Auf diese Form von Liebe, die ihnen das Dienstmädchen entgegenbringt, reagieren die Goncourts mit Ignoranz. „Hat sie Leidenschaften?“, fragt Edmond einmal. „Oh gewiss“, antwortet Jules. „Nur kennen wir sie nicht.“ Sie ahnen nicht, dass Rose >als Jugendliche von einem Kellner vergewaltigt worden war und eine Totgeburt erlitt.
Als „gebrauchtes Mädchen“ kommt sie für keine Ehe mehr infrage, verliebt sich in einen hallodrihaften Handschuhmacher, klaut für ihn Geld, bekommt von ihm eine Tochter, die nicht alt wird. Das alles erfahren die Goncourts erst, nachdem Rose an Tuberkulose gestorben ist und sich ihre Gläubiger bei ihnen melden. Statt sie zu verdammen, setzen sie der Magd mit ihrem Roman „Germinie Lacerteux“ ein Denkmal.
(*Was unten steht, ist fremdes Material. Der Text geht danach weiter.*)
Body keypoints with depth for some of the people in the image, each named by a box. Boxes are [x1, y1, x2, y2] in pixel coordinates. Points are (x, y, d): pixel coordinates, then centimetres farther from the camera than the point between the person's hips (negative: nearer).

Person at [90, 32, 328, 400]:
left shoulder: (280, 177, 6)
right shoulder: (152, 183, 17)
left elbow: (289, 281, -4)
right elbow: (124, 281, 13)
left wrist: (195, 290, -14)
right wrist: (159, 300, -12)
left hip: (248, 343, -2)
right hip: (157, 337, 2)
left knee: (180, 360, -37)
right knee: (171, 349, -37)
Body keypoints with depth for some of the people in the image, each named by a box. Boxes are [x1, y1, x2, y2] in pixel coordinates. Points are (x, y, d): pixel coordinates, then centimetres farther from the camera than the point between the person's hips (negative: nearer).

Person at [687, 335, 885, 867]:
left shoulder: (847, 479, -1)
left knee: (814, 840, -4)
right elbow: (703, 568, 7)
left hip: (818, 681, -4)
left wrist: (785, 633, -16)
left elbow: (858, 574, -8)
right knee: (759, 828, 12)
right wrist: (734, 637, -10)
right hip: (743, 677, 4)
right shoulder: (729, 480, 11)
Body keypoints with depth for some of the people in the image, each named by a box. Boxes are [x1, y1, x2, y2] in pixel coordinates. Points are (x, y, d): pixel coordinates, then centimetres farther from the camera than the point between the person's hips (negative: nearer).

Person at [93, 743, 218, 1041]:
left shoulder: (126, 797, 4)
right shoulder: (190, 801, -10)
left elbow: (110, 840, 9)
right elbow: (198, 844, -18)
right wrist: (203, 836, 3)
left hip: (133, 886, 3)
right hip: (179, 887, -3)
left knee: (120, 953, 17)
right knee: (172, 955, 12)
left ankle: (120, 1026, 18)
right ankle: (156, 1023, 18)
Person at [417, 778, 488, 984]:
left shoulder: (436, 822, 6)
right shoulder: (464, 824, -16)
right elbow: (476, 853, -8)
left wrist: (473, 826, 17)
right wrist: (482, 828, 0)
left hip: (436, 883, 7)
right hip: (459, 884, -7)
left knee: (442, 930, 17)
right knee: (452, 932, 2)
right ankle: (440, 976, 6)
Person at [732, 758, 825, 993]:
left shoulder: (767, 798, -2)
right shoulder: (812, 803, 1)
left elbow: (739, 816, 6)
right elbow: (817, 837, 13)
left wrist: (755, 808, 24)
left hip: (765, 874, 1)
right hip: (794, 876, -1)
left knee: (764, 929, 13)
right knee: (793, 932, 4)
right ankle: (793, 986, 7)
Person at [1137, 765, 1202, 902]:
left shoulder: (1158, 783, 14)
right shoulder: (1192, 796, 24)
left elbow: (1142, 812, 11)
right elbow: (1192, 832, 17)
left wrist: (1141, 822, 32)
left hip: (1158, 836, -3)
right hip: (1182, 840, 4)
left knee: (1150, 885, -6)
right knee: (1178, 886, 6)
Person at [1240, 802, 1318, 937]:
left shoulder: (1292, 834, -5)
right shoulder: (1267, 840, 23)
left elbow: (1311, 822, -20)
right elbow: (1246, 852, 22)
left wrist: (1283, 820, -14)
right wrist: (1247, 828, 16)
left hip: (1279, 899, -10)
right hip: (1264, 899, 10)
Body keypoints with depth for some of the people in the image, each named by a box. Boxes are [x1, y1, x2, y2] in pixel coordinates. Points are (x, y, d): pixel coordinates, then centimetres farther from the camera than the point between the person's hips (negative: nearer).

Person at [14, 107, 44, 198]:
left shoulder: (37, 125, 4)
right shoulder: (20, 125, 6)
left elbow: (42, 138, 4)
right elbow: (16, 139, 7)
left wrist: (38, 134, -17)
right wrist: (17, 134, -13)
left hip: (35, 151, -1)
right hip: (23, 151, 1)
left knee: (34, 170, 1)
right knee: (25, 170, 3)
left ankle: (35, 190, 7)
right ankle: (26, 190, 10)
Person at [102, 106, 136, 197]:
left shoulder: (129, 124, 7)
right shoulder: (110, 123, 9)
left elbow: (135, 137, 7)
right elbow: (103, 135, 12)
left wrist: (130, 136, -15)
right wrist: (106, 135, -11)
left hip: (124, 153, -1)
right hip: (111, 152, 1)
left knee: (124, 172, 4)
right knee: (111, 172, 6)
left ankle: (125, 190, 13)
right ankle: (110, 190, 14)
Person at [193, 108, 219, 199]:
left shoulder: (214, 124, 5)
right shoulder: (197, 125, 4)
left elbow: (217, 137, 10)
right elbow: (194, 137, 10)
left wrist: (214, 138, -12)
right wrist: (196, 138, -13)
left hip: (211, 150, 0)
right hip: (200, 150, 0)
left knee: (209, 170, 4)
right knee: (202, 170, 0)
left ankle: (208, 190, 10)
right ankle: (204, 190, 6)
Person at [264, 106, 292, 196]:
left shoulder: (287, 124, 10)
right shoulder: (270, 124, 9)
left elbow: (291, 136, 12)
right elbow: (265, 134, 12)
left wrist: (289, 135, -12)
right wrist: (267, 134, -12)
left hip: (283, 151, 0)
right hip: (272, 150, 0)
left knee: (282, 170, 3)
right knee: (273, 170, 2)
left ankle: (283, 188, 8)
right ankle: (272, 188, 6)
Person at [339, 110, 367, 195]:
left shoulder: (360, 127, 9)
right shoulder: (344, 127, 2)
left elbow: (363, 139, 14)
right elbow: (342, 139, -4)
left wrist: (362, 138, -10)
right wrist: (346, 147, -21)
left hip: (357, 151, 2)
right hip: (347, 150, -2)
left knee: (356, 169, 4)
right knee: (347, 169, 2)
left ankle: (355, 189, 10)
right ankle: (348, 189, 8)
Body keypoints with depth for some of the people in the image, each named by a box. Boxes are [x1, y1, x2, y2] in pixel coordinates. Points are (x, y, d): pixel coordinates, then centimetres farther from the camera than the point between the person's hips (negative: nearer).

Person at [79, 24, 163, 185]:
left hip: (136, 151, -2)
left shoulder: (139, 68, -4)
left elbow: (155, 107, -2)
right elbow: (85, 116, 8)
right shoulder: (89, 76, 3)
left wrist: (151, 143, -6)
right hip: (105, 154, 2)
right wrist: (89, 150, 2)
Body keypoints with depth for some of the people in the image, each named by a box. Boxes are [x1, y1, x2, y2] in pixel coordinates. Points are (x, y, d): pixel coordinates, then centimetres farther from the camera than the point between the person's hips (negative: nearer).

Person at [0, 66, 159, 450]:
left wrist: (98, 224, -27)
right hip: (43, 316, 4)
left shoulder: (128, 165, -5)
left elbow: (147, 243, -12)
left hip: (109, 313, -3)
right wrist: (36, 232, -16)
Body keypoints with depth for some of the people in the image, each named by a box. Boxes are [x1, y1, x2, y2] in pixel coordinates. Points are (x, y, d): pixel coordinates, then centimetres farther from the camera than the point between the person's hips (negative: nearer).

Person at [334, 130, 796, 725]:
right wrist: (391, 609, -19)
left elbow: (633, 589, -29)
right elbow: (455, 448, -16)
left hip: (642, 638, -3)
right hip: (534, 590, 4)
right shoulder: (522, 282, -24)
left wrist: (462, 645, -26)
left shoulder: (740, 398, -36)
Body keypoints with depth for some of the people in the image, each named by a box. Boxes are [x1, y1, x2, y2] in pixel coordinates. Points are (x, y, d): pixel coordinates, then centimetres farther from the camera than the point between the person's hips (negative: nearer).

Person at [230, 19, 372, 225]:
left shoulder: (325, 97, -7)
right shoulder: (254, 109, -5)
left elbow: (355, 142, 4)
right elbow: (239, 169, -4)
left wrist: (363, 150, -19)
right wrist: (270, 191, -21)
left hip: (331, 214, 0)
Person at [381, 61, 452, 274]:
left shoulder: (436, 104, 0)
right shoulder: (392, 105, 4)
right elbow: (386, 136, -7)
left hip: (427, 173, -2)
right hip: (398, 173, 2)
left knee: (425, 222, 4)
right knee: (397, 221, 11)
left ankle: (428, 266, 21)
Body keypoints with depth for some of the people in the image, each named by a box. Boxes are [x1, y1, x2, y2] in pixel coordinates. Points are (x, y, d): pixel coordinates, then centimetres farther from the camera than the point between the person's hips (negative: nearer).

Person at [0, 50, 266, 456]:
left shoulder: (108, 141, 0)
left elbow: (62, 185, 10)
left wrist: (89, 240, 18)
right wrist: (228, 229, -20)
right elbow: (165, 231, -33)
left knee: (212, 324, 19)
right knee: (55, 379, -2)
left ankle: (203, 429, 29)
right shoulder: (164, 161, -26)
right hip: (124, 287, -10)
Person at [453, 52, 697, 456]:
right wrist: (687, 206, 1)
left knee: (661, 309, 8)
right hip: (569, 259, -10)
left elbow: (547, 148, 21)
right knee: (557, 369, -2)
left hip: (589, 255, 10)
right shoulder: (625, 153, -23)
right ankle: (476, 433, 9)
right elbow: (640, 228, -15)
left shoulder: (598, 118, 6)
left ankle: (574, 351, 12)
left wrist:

Bald darauf beginnt der psychische Niedergang von Jules. Er kann einzelne Buchstaben nicht mehr aussprechen, die Worte zerfallen ihm. Kein Mensch, schreibt Sulzer, stand ihm jemals näher als Rose. Abgesehen natürlich von seinem Bruder. Edmond setzt das gemeinsam begonnene Tagebuch nach Jules’ Tod 1870 noch 25 Jahre alleine fort. Wenn heute von ihnen die Rede ist, etwa bei der Verleihung des Prix Goncourt, stellen wir uns die Brüder stets gemeinsam vor. Als Doppelwesen.